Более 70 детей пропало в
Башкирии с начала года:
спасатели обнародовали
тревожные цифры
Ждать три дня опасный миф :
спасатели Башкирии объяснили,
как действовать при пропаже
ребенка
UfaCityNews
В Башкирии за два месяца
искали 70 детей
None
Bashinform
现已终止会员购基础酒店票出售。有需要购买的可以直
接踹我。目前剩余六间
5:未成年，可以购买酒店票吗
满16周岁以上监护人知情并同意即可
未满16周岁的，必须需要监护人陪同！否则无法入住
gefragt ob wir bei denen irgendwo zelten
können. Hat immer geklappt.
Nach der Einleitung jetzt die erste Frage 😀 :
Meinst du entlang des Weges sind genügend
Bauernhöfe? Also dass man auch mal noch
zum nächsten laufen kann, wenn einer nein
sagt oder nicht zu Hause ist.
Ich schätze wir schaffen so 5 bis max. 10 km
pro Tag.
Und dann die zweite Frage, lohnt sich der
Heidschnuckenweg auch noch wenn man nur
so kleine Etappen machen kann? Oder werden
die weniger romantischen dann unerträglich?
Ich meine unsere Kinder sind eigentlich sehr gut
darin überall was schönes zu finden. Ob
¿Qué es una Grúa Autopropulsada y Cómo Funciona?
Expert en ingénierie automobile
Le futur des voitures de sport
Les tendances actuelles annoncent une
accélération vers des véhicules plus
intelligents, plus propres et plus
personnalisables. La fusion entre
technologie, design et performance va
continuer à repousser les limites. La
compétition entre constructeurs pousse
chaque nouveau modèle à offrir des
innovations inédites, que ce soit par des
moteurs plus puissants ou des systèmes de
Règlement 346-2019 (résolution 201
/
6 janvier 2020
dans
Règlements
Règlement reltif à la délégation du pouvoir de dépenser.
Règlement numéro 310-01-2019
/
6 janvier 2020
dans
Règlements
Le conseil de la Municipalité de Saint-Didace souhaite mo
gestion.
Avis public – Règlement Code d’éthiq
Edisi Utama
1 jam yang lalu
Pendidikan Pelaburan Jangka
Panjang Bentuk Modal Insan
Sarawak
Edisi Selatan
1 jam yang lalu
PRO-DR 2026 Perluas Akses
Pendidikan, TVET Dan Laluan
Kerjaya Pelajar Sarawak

§ TASK ITEM
Copy out each record from above, exactly.

§ WRITTEN RESPONSE
Более 70 детей пропало в
Башкирии с начала года:
спасатели обнародовали
тревожные цифры
Ждать три дня опасный миф :
спасатели Башкирии объяснили,
как действовать при пропаже
ребенка
UfaCityNews
В Башкирии за два месяца
искали 70 детей
None
Bashinform
现已终止会员购基础酒店票出售。有需要购买的可以直
接踹我。目前剩余六间
5:未成年，可以购买酒店票吗
满16周岁以上监护人知情并同意即可
未满16周岁的，必须需要监护人陪同！否则无法入住
gefragt ob wir bei denen irgendwo zelten
können. Hat immer geklappt.
Nach der Einleitung jetzt die erste Frage 😀 :
Meinst du entlang des Weges sind genügend
Bauernhöfe? Also dass man auch mal noch
zum nächsten laufen kann, wenn einer nein
sagt oder nicht zu Hause ist.
Ich schätze wir schaffen so 5 bis max. 10 km
pro Tag.
Und dann die zweite Frage, lohnt sich der
Heidschnuckenweg auch noch wenn man nur
so kleine Etappen machen kann? Oder werden
die weniger romantischen dann unerträglich?
Ich meine unsere Kinder sind eigentlich sehr gut
darin überall was schönes zu finden. Ob
¿Qué es una Grúa Autopropulsada y Cómo Funciona?
Expert en ingénierie automobile
Le futur des voitures de sport
Les tendances actuelles annoncent une
accélération vers des véhicules plus
intelligents, plus propres et plus
personnalisables. La fusion entre
technologie, design et performance va
continuer à repousser les limites. La
compétition entre constructeurs pousse
chaque nouveau modèle à offrir des
innovations inédites, que ce soit par des
moteurs plus puissants ou des systèmes de
Règlement 346-2019 (résolution 201
/
6 janvier 2020
dans
Règlements
Règlement reltif à la délégation du pouvoir de dépenser.
Règlement numéro 310-01-2019
/
6 janvier 2020
dans
Règlements
Le conseil de la Municipalité de Saint-Didace souhaite mo
gestion.
Avis public – Règlement Code d’éthiq
Edisi Utama
1 jam yang lalu
Pendidikan Pelaburan Jangka
Panjang Bentuk Modal Insan
Sarawak
Edisi Selatan
1 jam yang lalu
PRO-DR 2026 Perluas Akses
Pendidikan, TVET Dan Laluan
Kerjaya Pelajar Sarawak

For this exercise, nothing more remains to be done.